## To do
An exact copy of the records below is required, and it must contain no pictures.
^^^^^^^^^^^^^^^^
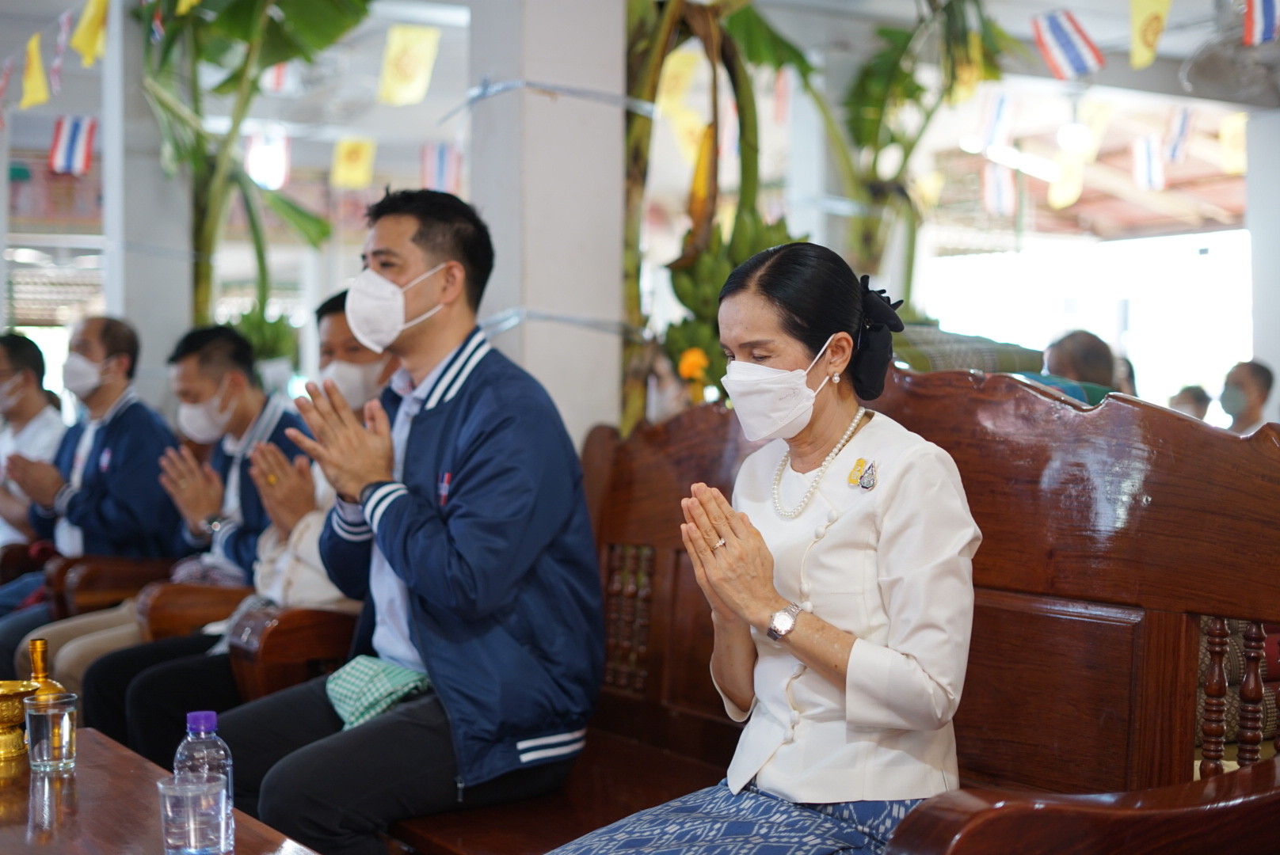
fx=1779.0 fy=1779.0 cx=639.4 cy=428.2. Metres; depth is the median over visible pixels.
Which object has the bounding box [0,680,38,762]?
brass bowl
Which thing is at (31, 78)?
flag
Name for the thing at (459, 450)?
man
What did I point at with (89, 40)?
flag
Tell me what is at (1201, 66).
ceiling fan
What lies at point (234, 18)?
banana plant
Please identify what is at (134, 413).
man
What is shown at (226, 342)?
man
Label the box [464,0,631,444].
pillar
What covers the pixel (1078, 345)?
person
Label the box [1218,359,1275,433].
person
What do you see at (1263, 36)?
flag
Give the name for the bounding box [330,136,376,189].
yellow flag
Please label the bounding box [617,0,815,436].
banana plant
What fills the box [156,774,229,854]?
drinking glass
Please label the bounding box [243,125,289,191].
flag
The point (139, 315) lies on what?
pillar
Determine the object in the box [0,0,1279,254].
ceiling
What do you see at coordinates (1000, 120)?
flag
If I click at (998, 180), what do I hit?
flag
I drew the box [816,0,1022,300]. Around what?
banana plant
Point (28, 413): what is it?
man
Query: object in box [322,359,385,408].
face mask
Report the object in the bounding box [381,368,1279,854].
wooden bench
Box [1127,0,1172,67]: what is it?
flag
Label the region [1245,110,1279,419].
pillar
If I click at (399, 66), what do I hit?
flag
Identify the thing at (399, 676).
cloth
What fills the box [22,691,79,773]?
drinking glass
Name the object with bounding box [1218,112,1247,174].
yellow flag
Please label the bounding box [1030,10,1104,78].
flag
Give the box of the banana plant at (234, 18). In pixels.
[131,0,375,344]
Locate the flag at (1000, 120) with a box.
[978,91,1013,150]
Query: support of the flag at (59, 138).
hanging from the ceiling
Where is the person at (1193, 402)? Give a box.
[1168,384,1211,420]
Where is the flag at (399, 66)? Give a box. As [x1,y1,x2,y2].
[377,22,441,106]
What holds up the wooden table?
on the floor
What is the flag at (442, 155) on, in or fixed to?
hanging from the ceiling
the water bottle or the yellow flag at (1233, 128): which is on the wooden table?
the water bottle
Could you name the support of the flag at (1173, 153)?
hanging from the ceiling
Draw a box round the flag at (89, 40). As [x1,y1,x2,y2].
[68,0,109,64]
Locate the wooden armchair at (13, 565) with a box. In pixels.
[0,545,175,631]
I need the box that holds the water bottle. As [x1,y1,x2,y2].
[172,709,235,849]
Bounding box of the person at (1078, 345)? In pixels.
[1040,329,1120,405]
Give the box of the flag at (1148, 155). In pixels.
[1131,134,1165,191]
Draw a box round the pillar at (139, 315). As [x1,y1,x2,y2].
[99,0,194,392]
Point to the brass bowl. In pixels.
(18, 706)
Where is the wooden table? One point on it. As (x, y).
(83, 767)
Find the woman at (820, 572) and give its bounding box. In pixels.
[548,242,982,854]
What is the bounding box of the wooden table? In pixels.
[0,728,323,854]
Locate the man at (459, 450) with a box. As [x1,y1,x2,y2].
[220,190,610,854]
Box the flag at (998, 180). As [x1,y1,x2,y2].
[981,160,1017,215]
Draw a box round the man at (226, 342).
[49,318,304,747]
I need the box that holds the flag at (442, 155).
[420,141,463,193]
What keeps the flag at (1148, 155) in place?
hanging from the ceiling
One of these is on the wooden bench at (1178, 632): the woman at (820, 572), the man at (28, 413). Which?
the woman at (820, 572)
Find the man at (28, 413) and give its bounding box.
[0,331,68,549]
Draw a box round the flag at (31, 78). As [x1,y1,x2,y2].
[19,31,49,107]
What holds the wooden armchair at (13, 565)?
on the floor
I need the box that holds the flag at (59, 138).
[48,114,98,175]
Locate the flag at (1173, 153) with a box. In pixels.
[1162,107,1194,164]
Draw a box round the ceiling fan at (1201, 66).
[1176,3,1279,105]
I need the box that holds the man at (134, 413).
[0,317,180,669]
^^^^^^^^^^^^^^^^
## Exercise output
fx=1779.0 fy=1779.0 cx=639.4 cy=428.2. Metres; depth is the median over visible pixels.
Which object has the bounding box [0,680,38,762]?
brass bowl
Which thing is at (31, 78)?
flag
Name for the thing at (459, 450)?
man
What did I point at with (89, 40)?
flag
Tell me what is at (1201, 66).
ceiling fan
What lies at point (234, 18)?
banana plant
Please identify what is at (134, 413).
man
What is shown at (226, 342)?
man
Label the box [464,0,631,444].
pillar
What covers the pixel (1078, 345)?
person
Label the box [1218,359,1275,433].
person
What do you see at (1263, 36)?
flag
Give the name for the bounding box [330,136,376,189].
yellow flag
Please label the bounding box [617,0,815,436].
banana plant
What fills the box [156,774,229,854]?
drinking glass
Please label the bounding box [243,125,289,191].
flag
The point (139, 315) lies on what?
pillar
Determine the object in the box [0,0,1279,254].
ceiling
What do you see at coordinates (1000, 120)?
flag
If I click at (998, 180), what do I hit?
flag
I drew the box [816,0,1022,300]. Around what?
banana plant
Point (28, 413): what is it?
man
Query: object in box [322,359,385,408].
face mask
Report the object in the bounding box [381,368,1279,854].
wooden bench
Box [1127,0,1172,67]: what is it?
flag
Label the region [1245,110,1279,419].
pillar
If I click at (399, 66), what do I hit?
flag
Identify the thing at (399, 676).
cloth
What fills the box [22,691,79,773]?
drinking glass
Name the object with bounding box [1218,112,1247,174].
yellow flag
Please label the bounding box [1030,10,1104,78].
flag
Give the box of the banana plant at (234, 18). In pixels.
[131,0,375,344]
Locate the flag at (1000, 120) with a box.
[978,91,1013,150]
Query: support of the flag at (59, 138).
hanging from the ceiling
Where is the person at (1193, 402)? Give a box.
[1168,384,1211,420]
Where is the flag at (399, 66)? Give a box. As [x1,y1,x2,y2].
[377,22,441,106]
What holds up the wooden table?
on the floor
What is the flag at (442, 155) on, in or fixed to?
hanging from the ceiling
the water bottle or the yellow flag at (1233, 128): which is on the wooden table?
the water bottle
Could you name the support of the flag at (1173, 153)?
hanging from the ceiling
Draw a box round the flag at (89, 40). As [x1,y1,x2,y2].
[68,0,109,64]
Locate the wooden armchair at (13, 565) with a box. In pixels.
[0,545,175,631]
I need the box that holds the water bottle. As [x1,y1,x2,y2].
[172,709,235,849]
Bounding box of the person at (1078, 345)? In pixels.
[1040,329,1120,405]
Give the box of the flag at (1148, 155). In pixels.
[1131,134,1165,191]
Draw a box round the pillar at (139, 315). As [x1,y1,x2,y2].
[99,0,194,392]
Point to the brass bowl. In pixels.
(18, 706)
Where is the wooden table? One point on it. As (x, y).
(83, 767)
Find the woman at (820, 572) and give its bounding box. In pixels.
[548,242,982,854]
What is the bounding box of the wooden table? In pixels.
[0,728,323,854]
Locate the man at (459, 450) with a box. As [x1,y1,x2,y2].
[220,190,610,854]
Box the flag at (998, 180). As [x1,y1,x2,y2].
[981,160,1017,215]
Draw a box round the man at (226, 342).
[49,318,304,747]
I need the box that holds the flag at (442, 155).
[420,141,463,193]
What keeps the flag at (1148, 155) in place?
hanging from the ceiling
One of these is on the wooden bench at (1178, 632): the woman at (820, 572), the man at (28, 413). Which?
the woman at (820, 572)
Find the man at (28, 413) and give its bounding box.
[0,331,68,549]
Draw a box round the flag at (31, 78). As [x1,y1,x2,y2].
[19,31,49,107]
What holds the wooden armchair at (13, 565)?
on the floor
I need the box that holds the flag at (59, 138).
[48,114,98,175]
Locate the flag at (1173, 153) with a box. In pixels.
[1162,107,1194,164]
Draw a box round the ceiling fan at (1201, 66).
[1176,3,1279,105]
I need the box that holds the man at (134, 413).
[0,317,180,669]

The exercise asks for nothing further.